Palatine is among northwest suburban communities that don't think they are getting back what they're paying the county in taxes – not by a long shot.
Preckwinkle has helped to soften the tax blow with a sales tax roll-back. But is that enough?
"I expect to be warmly received tonight in Palatine, and to have an interesting dialogue with the residents," Preckwinkle said.
WBBM 780 asked Preckwinkle if she had any thoughts on suspending the county's portion of the gas tax.
Her answer was that she had "none at the moment. It's not something I've thought of frankly."
The county gets 6 cents of the 50 to 60 cents a gallon that motorists pay for gas.

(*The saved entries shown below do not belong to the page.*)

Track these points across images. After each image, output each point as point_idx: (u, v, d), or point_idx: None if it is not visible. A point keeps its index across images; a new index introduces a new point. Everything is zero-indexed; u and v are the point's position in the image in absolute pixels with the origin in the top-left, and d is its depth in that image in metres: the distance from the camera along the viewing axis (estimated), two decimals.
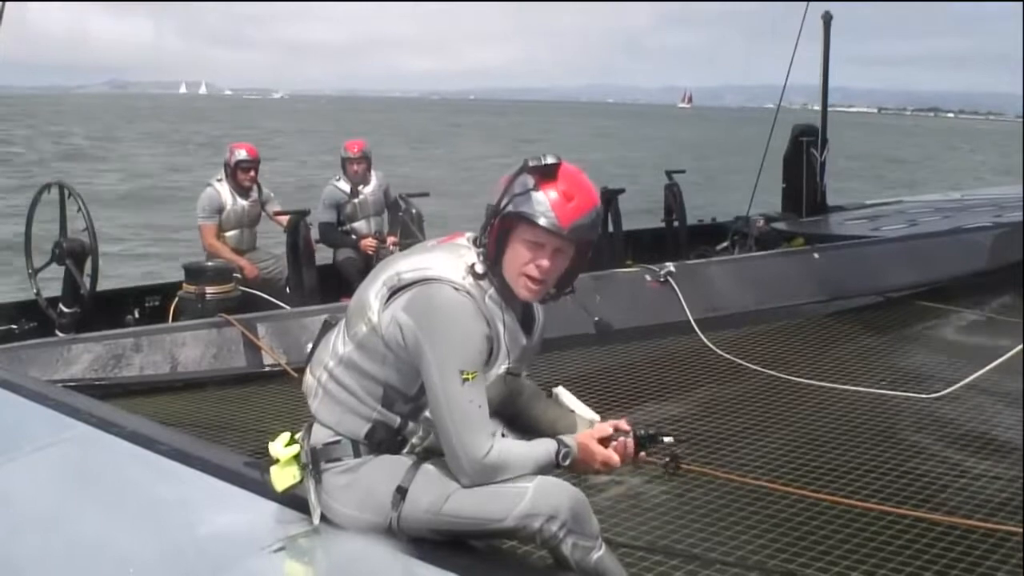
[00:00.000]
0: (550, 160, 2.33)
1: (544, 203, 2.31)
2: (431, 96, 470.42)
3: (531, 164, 2.33)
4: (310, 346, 2.59)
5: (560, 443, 2.42)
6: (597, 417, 2.58)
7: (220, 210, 6.84)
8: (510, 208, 2.33)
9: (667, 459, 2.56)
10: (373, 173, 7.40)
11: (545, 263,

Serious discussion of secession by Palatine dates back to January 2008, when then-County Board President Todd Stroger passed a 1 percent hike in the county sales tax to balance the budget. The hike brought the sales tax in Chicago to the highest level in the country.
Illinois Sen. Matt Murphy (R-Palatine) recently proposed a state constitutional amendment that would have allowed two or more contiguous townships to withdraw from Cook County and form a new county.
But the amendment was sent to an empty the senate Executive Subcommittee on Constitutional Amendments, which doesn't have any members or scheduled meetings, in what experts say is a common move to sweep away a piece of proposed legislation.